• [Exercise directions]: An exact reproduction of the listing is wanted, with the pictures dropped.

• [Given material]:
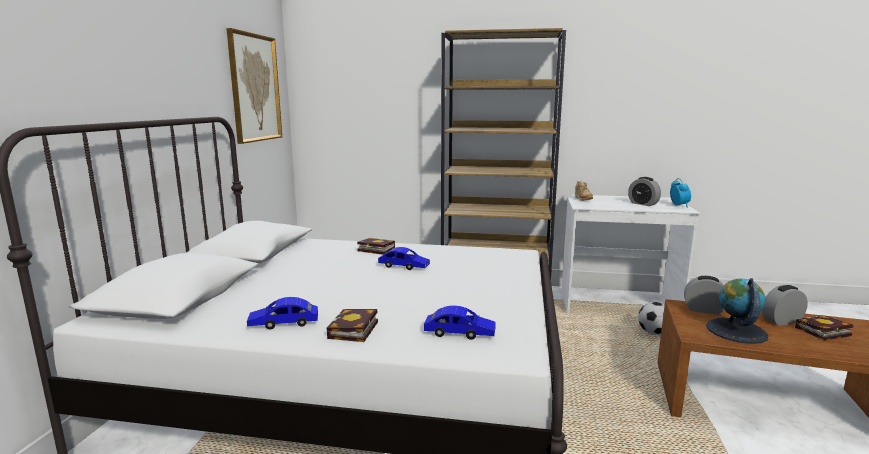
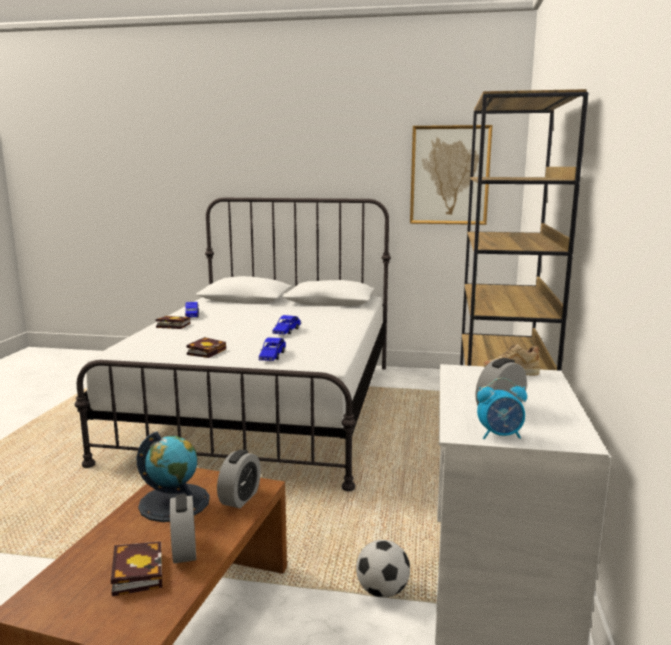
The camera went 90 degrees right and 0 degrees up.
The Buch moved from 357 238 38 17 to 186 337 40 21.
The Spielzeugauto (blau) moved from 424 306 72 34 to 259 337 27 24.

• [Task output]:
The camera went 90 degrees right and 0 degrees up.
The Buch moved from 357 238 38 17 to 186 337 40 21.
The Spielzeugauto (blau) moved from 424 306 72 34 to 259 337 27 24.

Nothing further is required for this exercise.